Exercise
Reproduce every line of all the items below verbatim, omitting the images.

[Provided entries — start]

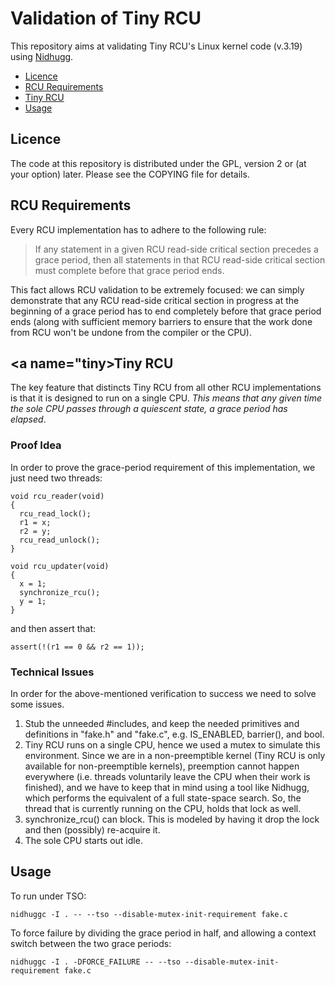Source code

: Validation of Tiny RCU
======================


This repository aims at validating Tiny RCU's Linux kernel code (v.3.19) using 
[Nidhugg](https://github.com/nidhugg/nidhugg).

* [Licence](#licence)
* [RCU Requirements](#requirements)
* [Tiny RCU](#tiny)
* [Usage](#usage)

<a name="licence">Licence</a>
-----------------------------

The code at this repository is distributed under the GPL, version 2 or (at your option) later.
Please see the COPYING file for details.

<a name="requirements">RCU Requirements</a>
-------------------------------------------

Every RCU implementation has to adhere to the following rule:

> If any statement in a given RCU read-side critical section precedes a grace period, then
> all statements in that RCU read-side critical section must complete before that grace
> period ends.

This fact allows RCU validation to be extremely focused: we can simply demonstrate that any
RCU read-side critical section in progress at the beginning of a grace period has to end
completely before that grace period ends (along with sufficient memory barriers to ensure that
the work done from RCU won't be undone from the compiler or the CPU).

<a name="tiny>Tiny RCU</a>
--------------------------

The key feature that distincts Tiny RCU from all other RCU implementations is that it is designed
to run on a single CPU. *This means that any given time the sole CPU passes through a quiescent state,
a grace period has elapsed*.

### Proof Idea

In order to prove the grace-period requirement of this implementation, we just need two threads:

	void rcu_reader(void)
	{
	  rcu_read_lock();
	  r1 = x; 
	  r2 = y; 
	  rcu_read_unlock();
	}
	
	void rcu_updater(void)
	{
	  x = 1; 
	  synchronize_rcu();
	  y = 1; 
	}

and then assert that:

	assert(!(r1 == 0 && r2 == 1));

### Technical Issues

In order for the above-mentioned verification to success we need to solve some issues.

1. Stub the unneeded #includes, and keep the needed primitives and definitions in "fake.h"
and "fake.c", e.g. IS_ENABLED, barrier(), and bool.
2. Tiny RCU runs on a single CPU, hence we used a mutex to simulate this environment. Since
we are in a non-preemptible kernel (Tiny RCU is only available for non-preemptible kernels),
preemption cannot happen everywhere (i.e. threads voluntarily leave the CPU when their work
is finished), and we have to keep that in mind
using a tool like Nidhugg, which performs the equivalent of a full state-space search. So,
the thread that is currently running on the CPU, holds that lock as well.
3. synchronize_rcu() can block. This is modeled by having it drop the lock and then (possibly)
re-acquire it.
4. The sole CPU starts out idle.

<a name="usage">Usage</a>
-------------------------

To run under TSO:

	nidhuggc -I . -- --tso --disable-mutex-init-requirement fake.c

To force failure by dividing the grace period in half, and allowing a context switch
between the two grace periods:

	nidhuggc -I . -DFORCE_FAILURE -- --tso --disable-mutex-init-requirement fake.c
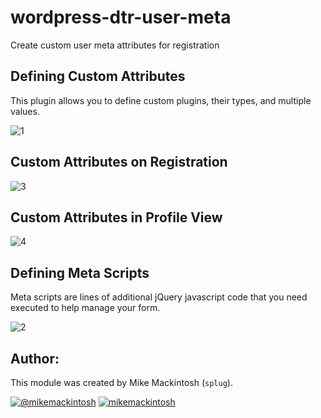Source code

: wordpress-dtr-user-meta
=======================

Create custom user meta attributes for registration

## Defining Custom Attributes

This plugin allows you to define custom plugins, their types, and multiple values. 

![1]

## Custom Attributes on Registration

![3]

## Custom Attributes in Profile View

![4]

## Defining Meta Scripts

Meta scripts are lines of additional jQuery javascript code that you need executed to help manage your form. 

![2]

## Author:

This module was created by Mike Mackintosh (`splug`). 

[![@mikemackintosh][twitter]][twit_link]
[![mikemackintosh][github]][git_link]

  [1]: http://demo.kn0x.net/wp-content/uploads/2014/06/Screen-Shot-2014-06-30-at-8.17.31-AM.png
  [2]: http://demo.kn0x.net/wp-content/uploads/2014/06/Screen-Shot-2014-06-30-at-8.18.04-AM.png
  [3]: http://demo.kn0x.net/wp-content/uploads/2014/06/Screen-Shot-2014-06-30-at-9.12.09-AM.png
  [4]: http://demo.kn0x.net/wp-content/uploads/2014/06/Screen-Shot-2014-06-30-at-9.16.20-AM.png
  [twit_link]: http://www.twitter.com/mikemackintosh
  [git_link]: http://github.com/mikemackintosh
  [twitter]: http://i.imgur.com/tXSoThF.png
  [github]: http://i.imgur.com/0o48UoR.png
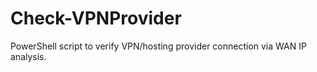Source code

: # Check-VPNProvider
 PowerShell script to verify VPN/hosting provider connection via WAN IP analysis.
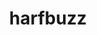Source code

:---
title: "harfbuzz"
layout: cache
categories: [package, v0.18.0]
meta: {"versions": ["4.2.1"], "compilers": ["gcc@=7.5.0"], "oss": ["ubuntu18.04"], "platforms": ["linux"], "targets": ["x86_64"], "stacks": ["data-vis-sdk", "root"], "num_specs": 1, "num_specs_by_stack": {"root": 1, "data-vis-sdk": 1}}
spec_details: [{"hash": "6wnkgcbipifkgyyxts36cs5sffdh3b4r", "compiler": "gcc@=7.5.0", "versions": ["4.2.1"], "os": "ubuntu18.04", "platform": "linux", "target": "x86_64", "variants": ["buildtype=debugoptimized", "default_library=shared", "~graphite2", "~strip"], "stacks": ["root", "data-vis-sdk"], "size": "-", "tarball": "https://binaries.spack.io/v0.18.0/build_cache/linux-ubuntu18.04-x86_64/gcc-7.5.0/harfbuzz-4.2.1/linux-ubuntu18.04-x86_64-gcc-7.5.0-harfbuzz-4.2.1-6wnkgcbipifkgyyxts36cs5sffdh3b4r.spack"}]
---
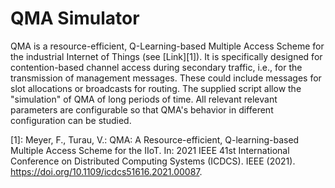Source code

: # QMA Simulator 

QMA is a resource-efficient, Q-Learning-based Multiple Access Scheme for the industrial Internet of Things (see [Link][1]). It is specifically designed for contention-based channel access during secondary traffic, i.e., for the transmission of management messages. These could include messages for slot allocations or broadcasts for routing. The supplied script allow the "simulation" of QMA of long periods of time. All relevant relevant parameters are configurable so that QMA's behavior in different configuration can be studied.

[1]: Meyer, F., Turau, V.: QMA: A Resource-efficient, Q-learning-based Multiple Access Scheme for the IIoT. In: 2021 IEEE 41st International Conference on Distributed Computing Systems (ICDCS). IEEE (2021). <https://doi.org/10.1109/icdcs51616.2021.00087>.

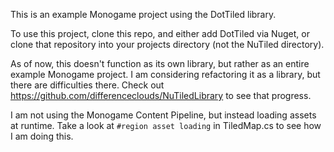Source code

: This is an example Monogame project using the DotTiled library.

To use this project, clone this repo, and either add DotTiled via Nuget, or clone that repository into your projects directory (not the NuTiled directory).

As of now, this doesn't function as its own library, but rather as an entire example Monogame project. I am considering refactoring it as a library,
but there are difficulties there. Check out https://github.com/differenceclouds/NuTiledLibrary to see that progress. 

I am not using the Monogame Content Pipeline, but instead loading assets at runtime. Take a look at `#region asset loading` in TiledMap.cs to see how I am doing this.
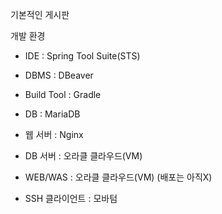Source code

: 기본적인 게시판

개발 환경
- IDE : Spring Tool Suite(STS)
- DBMS : DBeaver
- Build Tool : Gradle
- DB : MariaDB
- 웹 서버 : Nginx
  
- DB 서버 : 오라클 클라우드(VM)

- WEB/WAS : 오라클 클라우드(VM) (배포는 아직X)

- SSH 클라이언트 : 모바텀
  

  
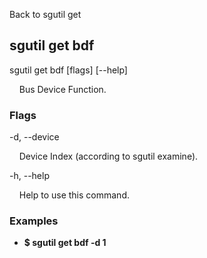 Back to sgutil get


## sgutil get bdf

sgutil get bdf [flags] [--help]

  &nbsp; &nbsp; Bus Device Function.


### Flags
-d, --device 

  &nbsp; &nbsp; Device Index (according to sgutil examine).


-h, --help 

  &nbsp; &nbsp; Help to use this command.


### Examples
* **$ sgutil get bdf -d 1**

[Provided entries — finish]

Response to this exercise
Source code

: Validation of Tiny RCU
======================


This repository aims at validating Tiny RCU's Linux kernel code (v.3.19) using 
[Nidhugg](https://github.com/nidhugg/nidhugg).

* [Licence](#licence)
* [RCU Requirements](#requirements)
* [Tiny RCU](#tiny)
* [Usage](#usage)

<a name="licence">Licence</a>
-----------------------------

The code at this repository is distributed under the GPL, version 2 or (at your option) later.
Please see the COPYING file for details.

<a name="requirements">RCU Requirements</a>
-------------------------------------------

Every RCU implementation has to adhere to the following rule:

> If any statement in a given RCU read-side critical section precedes a grace period, then
> all statements in that RCU read-side critical section must complete before that grace
> period ends.

This fact allows RCU validation to be extremely focused: we can simply demonstrate that any
RCU read-side critical section in progress at the beginning of a grace period has to end
completely before that grace period ends (along with sufficient memory barriers to ensure that
the work done from RCU won't be undone from the compiler or the CPU).

<a name="tiny>Tiny RCU</a>
--------------------------

The key feature that distincts Tiny RCU from all other RCU implementations is that it is designed
to run on a single CPU. *This means that any given time the sole CPU passes through a quiescent state,
a grace period has elapsed*.

### Proof Idea

In order to prove the grace-period requirement of this implementation, we just need two threads:

	void rcu_reader(void)
	{
	  rcu_read_lock();
	  r1 = x; 
	  r2 = y; 
	  rcu_read_unlock();
	}
	
	void rcu_updater(void)
	{
	  x = 1; 
	  synchronize_rcu();
	  y = 1; 
	}

and then assert that:

	assert(!(r1 == 0 && r2 == 1));

### Technical Issues

In order for the above-mentioned verification to success we need to solve some issues.

1. Stub the unneeded #includes, and keep the needed primitives and definitions in "fake.h"
and "fake.c", e.g. IS_ENABLED, barrier(), and bool.
2. Tiny RCU runs on a single CPU, hence we used a mutex to simulate this environment. Since
we are in a non-preemptible kernel (Tiny RCU is only available for non-preemptible kernels),
preemption cannot happen everywhere (i.e. threads voluntarily leave the CPU when their work
is finished), and we have to keep that in mind
using a tool like Nidhugg, which performs the equivalent of a full state-space search. So,
the thread that is currently running on the CPU, holds that lock as well.
3. synchronize_rcu() can block. This is modeled by having it drop the lock and then (possibly)
re-acquire it.
4. The sole CPU starts out idle.

<a name="usage">Usage</a>
-------------------------

To run under TSO:

	nidhuggc -I . -- --tso --disable-mutex-init-requirement fake.c

To force failure by dividing the grace period in half, and allowing a context switch
between the two grace periods:

	nidhuggc -I . -DFORCE_FAILURE -- --tso --disable-mutex-init-requirement fake.c
Source code

: wordpress-dtr-user-meta
=======================

Create custom user meta attributes for registration

## Defining Custom Attributes

This plugin allows you to define custom plugins, their types, and multiple values. 

![1]

## Custom Attributes on Registration

![3]

## Custom Attributes in Profile View

![4]

## Defining Meta Scripts

Meta scripts are lines of additional jQuery javascript code that you need executed to help manage your form. 

![2]

## Author:

This module was created by Mike Mackintosh (`splug`). 

[![@mikemackintosh][twitter]][twit_link]
[![mikemackintosh][github]][git_link]

  [1]: http://demo.kn0x.net/wp-content/uploads/2014/06/Screen-Shot-2014-06-30-at-8.17.31-AM.png
  [2]: http://demo.kn0x.net/wp-content/uploads/2014/06/Screen-Shot-2014-06-30-at-8.18.04-AM.png
  [3]: http://demo.kn0x.net/wp-content/uploads/2014/06/Screen-Shot-2014-06-30-at-9.12.09-AM.png
  [4]: http://demo.kn0x.net/wp-content/uploads/2014/06/Screen-Shot-2014-06-30-at-9.16.20-AM.png
  [twit_link]: http://www.twitter.com/mikemackintosh
  [git_link]: http://github.com/mikemackintosh
  [twitter]: http://i.imgur.com/tXSoThF.png
  [github]: http://i.imgur.com/0o48UoR.png
Source code

: # Check-VPNProvider
 PowerShell script to verify VPN/hosting provider connection via WAN IP analysis.
Source code

:---
title: "harfbuzz"
layout: cache
categories: [package, v0.18.0]
meta: {"versions": ["4.2.1"], "compilers": ["gcc@=7.5.0"], "oss": ["ubuntu18.04"], "platforms": ["linux"], "targets": ["x86_64"], "stacks": ["data-vis-sdk", "root"], "num_specs": 1, "num_specs_by_stack": {"root": 1, "data-vis-sdk": 1}}
spec_details: [{"hash": "6wnkgcbipifkgyyxts36cs5sffdh3b4r", "compiler": "gcc@=7.5.0", "versions": ["4.2.1"], "os": "ubuntu18.04", "platform": "linux", "target": "x86_64", "variants": ["buildtype=debugoptimized", "default_library=shared", "~graphite2", "~strip"], "stacks": ["root", "data-vis-sdk"], "size": "-", "tarball": "https://binaries.spack.io/v0.18.0/build_cache/linux-ubuntu18.04-x86_64/gcc-7.5.0/harfbuzz-4.2.1/linux-ubuntu18.04-x86_64-gcc-7.5.0-harfbuzz-4.2.1-6wnkgcbipifkgyyxts36cs5sffdh3b4r.spack"}]
---
Source code

: # QMA Simulator 

QMA is a resource-efficient, Q-Learning-based Multiple Access Scheme for the industrial Internet of Things (see [Link][1]). It is specifically designed for contention-based channel access during secondary traffic, i.e., for the transmission of management messages. These could include messages for slot allocations or broadcasts for routing. The supplied script allow the "simulation" of QMA of long periods of time. All relevant relevant parameters are configurable so that QMA's behavior in different configuration can be studied.

[1]: Meyer, F., Turau, V.: QMA: A Resource-efficient, Q-learning-based Multiple Access Scheme for the IIoT. In: 2021 IEEE 41st International Conference on Distributed Computing Systems (ICDCS). IEEE (2021). <https://doi.org/10.1109/icdcs51616.2021.00087>.

Source code

: This is an example Monogame project using the DotTiled library.

To use this project, clone this repo, and either add DotTiled via Nuget, or clone that repository into your projects directory (not the NuTiled directory).

As of now, this doesn't function as its own library, but rather as an entire example Monogame project. I am considering refactoring it as a library,
but there are difficulties there. Check out https://github.com/differenceclouds/NuTiledLibrary to see that progress. 

I am not using the Monogame Content Pipeline, but instead loading assets at runtime. Take a look at `#region asset loading` in TiledMap.cs to see how I am doing this.
Source code

: 기본적인 게시판

개발 환경
- IDE : Spring Tool Suite(STS)
- DBMS : DBeaver
- Build Tool : Gradle
- DB : MariaDB
- 웹 서버 : Nginx
  
- DB 서버 : 오라클 클라우드(VM)

- WEB/WAS : 오라클 클라우드(VM) (배포는 아직X)

- SSH 클라이언트 : 모바텀
  

  
 Back to sgutil get


## sgutil get bdf

sgutil get bdf [flags] [--help]

  &nbsp; &nbsp; Bus Device Function.


### Flags
-d, --device 

  &nbsp; &nbsp; Device Index (according to sgutil examine).


-h, --help 

  &nbsp; &nbsp; Help to use this command.


### Examples
* **$ sgutil get bdf -d 1**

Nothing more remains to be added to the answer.